Written instruction A: Set down the passage from the text about LSNA's relationships, word for word, from "In Marc's view, LSNA" to "about zoning ordinances.".

Text to read:
----------

In Marc's view, LSNA does not only represent Latinos or poor people, it represents the welfare of the neighborhood.  Since his initial contacts with LSNA, Marc and other middle class homeowners who work with him have been building relationships with LSNA based on shared interests.  Now Marc offers his expertise to educate other LSNA members about zoning ordinances.

An example of relationship building across organizations is the one between LSNA and the local community banks, Liberty Bank and Community Savings Bank.  According to bank officer Paul Gilroy, small banks like Liberty and Community Savings survive because of their attention to their customers.  They invest in the community and, because they cannot offer a diversity of services which would compete with the big banks, they emphasize personal service.  In turn, they are rewarded by the loyalty of their clients. 

As Community Reinvestment Compliance Officers at Liberty Bank and Community Savings, Paul Gilroy and Nelson Bridges help to support community development officers and have had relationships with LSNA throughout their tenure in their current jobs.  Their relationships with LSNA go well beyond that required by their jobs; both Paul Gilroy and Nelson Bridges served on the LSNA Reinvestment Committee, participated as elected LSNA officers, have developed new collaborative projects (such as the current plan for cooperative home ownership), and participate in strategic planning through LSNA's Core Committee and planning process.

Over the years, LSNA has also cultivated relationships with the local churches and religious groups throughout Logan Square, frequently building relationships through participation in shared worship and social exchanges.  In the past, the churches played leadership roles in LSNA's housing work, especially during the years when the organization focused on tenant organizing.  Currently, nine churches are organizational members of LSNA.  We observed local pastors participating as Core Committee members, officiating at annual Congresses, and providing space for large LSNA meetings.  We also observed in depth LSNA’s unfolding relationship with one of the local Catholic parishes, through its connection with the pastor of St. Sylvester’s, Father Mike Herman.

----------

Data listing:
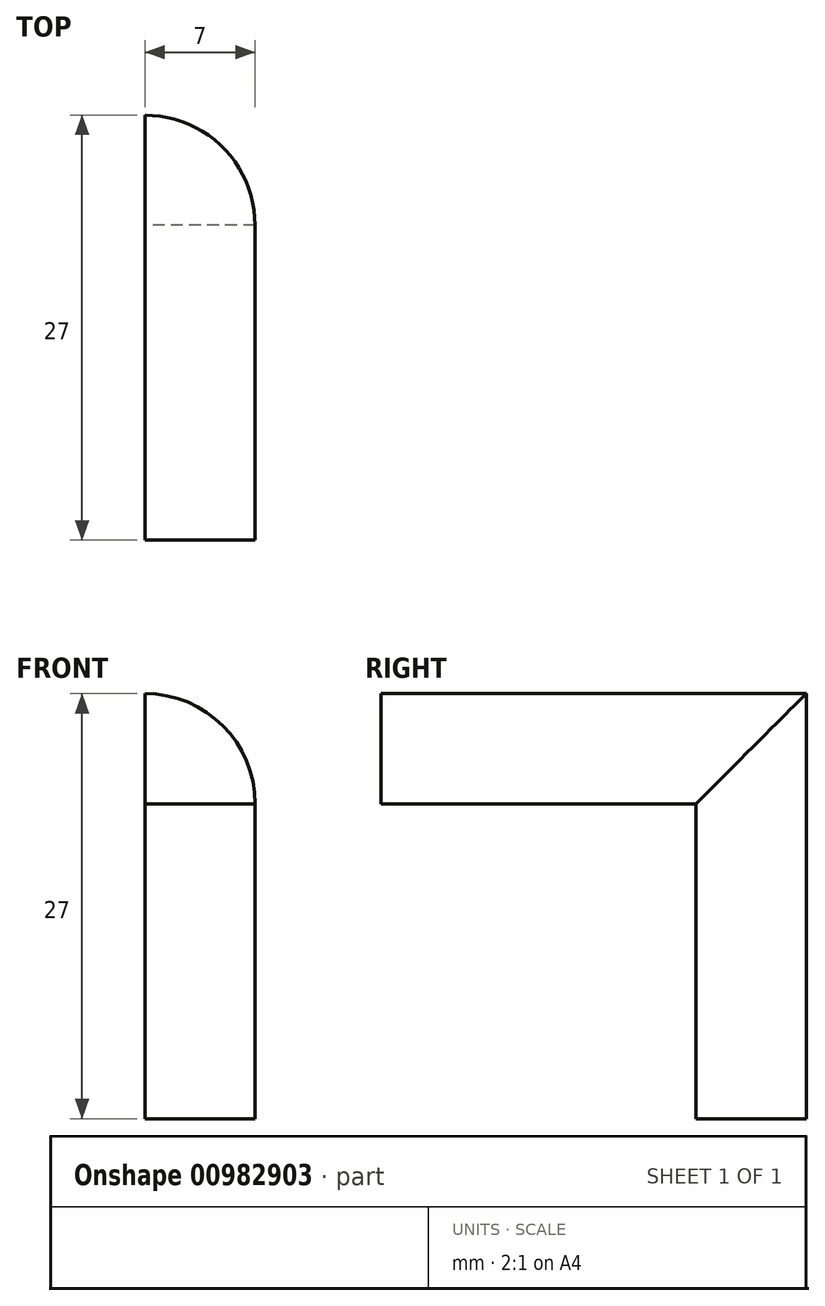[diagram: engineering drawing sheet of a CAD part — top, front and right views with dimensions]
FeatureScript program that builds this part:
annotation { "Feature Type Name" : "Feature", "Feature Type Description" : "" }
export const myFeature = defineFeature(function(context is Context, id is Id, definition is map)
    precondition{}
    {
        {
            var Q0;
            Q0=qCreatedBy(makeId("Top.planeOp"),FACE);
            var sketch = newSketch(context, id + "F0", { "sketchPlane" : qUnion([Q0])});
            skArc(sketch, "E0", {"start": v(7, 0) * mm, "mid": v(4.95, 4.95) * mm, "end": v(0, 7) * mm});
            skLineSegment(sketch, "E1", {"start": v(0, 0) * mm, "end": v(0, 7) * mm});
            skLineSegment(sketch, "E2", {"start": v(0, 0) * mm, "end": v(7, 0) * mm});
            skSolve(sketch);
        }
        {
            var Q0;
            Q0=makeQuery(id+"F0.imprint","IMPRINT",FACE,{"disambiguationData":[TD([[makeQuery(id+"F0.imprint","IMPRINT",EDGE,{"derivedFrom":sQuery(id+"F0.wireOp",EDGE,"E0")}),1.0]])]});
            extrude(context, id + "F1", {"entities" : qUnion([Q0]), "depth" : 15 * mm, "offsetDistance" : 25 * mm});
        }
        {
            var Q0;
            Q0=makeQuery(id+"F1.opExtrude","SWEPT_FACE",FACE,{"disambiguationData":[OSD([sQuery(id+"F0.wireOp",EDGE,"E2")])]});
            var sketch = newSketch(context, id + "F2", { "sketchPlane" : qUnion([Q0])});
            skLineSegment(sketch, "E3.0", {"start": v(0, 15) * mm, "end": v(0, 0) * mm});
            skCircle(sketch, "E4", {"center": v(0, 8) * mm, "radius": 7 * mm});
            skLineSegment(sketch, "E5", {"start": v(0, 8) * mm, "end": v(7, 8) * mm});
            skSolve(sketch);
        }
        {
            var Q0;
            {var subQ4=sQuery(id+"F2.wireOp",EDGE,"E5");Q0=makeQuery(id+"F2.imprint","IMPRINT",FACE,{"disambiguationData":[TD([[makeQuery(id+"F2.imprint","IMPRINT",EDGE,{"derivedFrom":subQ4}),1.0]])]});}
            extrude(context, id + "F3", {"entities" : qUnion([Q0]), "depth" : 15 * mm, "offsetDistance" : 25 * mm, "hasSecondDirection" : true, "secondDirectionOppositeDirection" : true, "secondDirectionDepth" : 7 * mm});
        }
        {
            var Q0;
            Q0=makeQuery(id+"F3.opExtrude","SWEPT_BODY",BODY,{"disambiguationData":[OSD([sQuery(id+"F2.wireOp",EDGE,"E3.0"),sQuery(id+"F2.wireOp",EDGE,"E4"),sQuery(id+"F2.wireOp",EDGE,"E5")])]});
            var Q1;
            Q1=makeQuery(id+"F1.opExtrude","SWEPT_BODY",BODY,{"disambiguationData":[OSD([sQuery(id+"F0.wireOp",EDGE,"E0"),sQuery(id+"F0.wireOp",EDGE,"E1"),sQuery(id+"F0.wireOp",EDGE,"E2")])]});
            booleanBodies(context, id + "F4", {"operationType" : BooleanOperationType.INTERSECTION, "tools" : qUnion([Q0, Q1])});
        }
        {
            var Q0;
            Q0=makeQuery(id+"F3.opExtrude","SWEPT_FACE",FACE,{"disambiguationData":[OSD([sQuery(id+"F2.wireOp",EDGE,"E5")])]});
            var sketch = newSketch(context, id + "F5", { "sketchPlane" : qUnion([Q0])});
            skCircle(sketch, "E6", {"center": v(0, 0) * mm, "radius": 7 * mm});
            skLineSegment(sketch, "E7", {"start": v(0, 0) * mm, "end": v(7, 0) * mm});
            skLineSegment(sketch, "E8", {"start": v(0, 0) * mm, "end": v(0, -7) * mm});
            skSolve(sketch);
        }
        {
            var Q0;
            Q0=makeQuery(id+"F1.opExtrude","SWEPT_FACE",FACE,{"disambiguationData":[OSD([sQuery(id+"F0.wireOp",EDGE,"E2")])]});
            extrude(context, id + "F6", {"entities" : qUnion([Q0]), "operationType" : NewBodyOperationType.ADD, "depth" : 20 * mm, "offsetDistance" : 25 * mm});
        }
        {
            var Q0;
            {var subQ2=sQuery(id+"F5.wireOp",EDGE,"E7");Q0=makeQuery(id+"F5.imprint","IMPRINT",FACE,{"disambiguationData":[TD([[makeQuery(id+"F5.imprint","IMPRINT",EDGE,{"derivedFrom":subQ2}),1.0]])]});}
            extrude(context, id + "F7", {"entities" : qUnion([Q0]), "operationType" : NewBodyOperationType.ADD, "depth" : 20 * mm, "offsetDistance" : 25 * mm});
        }
    });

----------

Written instruction B: Extract the listing word for word, from its first line to the line with "v(4.95, 4.95) *", including both ends. Leave the pictures out of your answer.

Exercise answer A:
In Marc's view, LSNA does not only represent Latinos or poor people, it represents the welfare of the neighborhood.  Since his initial contacts with LSNA, Marc and other middle class homeowners who work with him have been building relationships with LSNA based on shared interests.  Now Marc offers his expertise to educate other LSNA members about zoning ordinances.

Exercise answer B:
[diagram: engineering drawing sheet of a CAD part — top, front and right views with dimensions]
FeatureScript program that builds this part:
annotation { "Feature Type Name" : "Feature", "Feature Type Description" : "" }
export const myFeature = defineFeature(function(context is Context, id is Id, definition is map)
    precondition{}
    {
        {
            var Q0;
            Q0=qCreatedBy(makeId("Top.planeOp"),FACE);
            var sketch = newSketch(context, id + "F0", { "sketchPlane" : qUnion([Q0])});
            skArc(sketch, "E0", {"start": v(7, 0) * mm, "mid": v(4.95, 4.95) * mm, "end": v(0, 7) * mm});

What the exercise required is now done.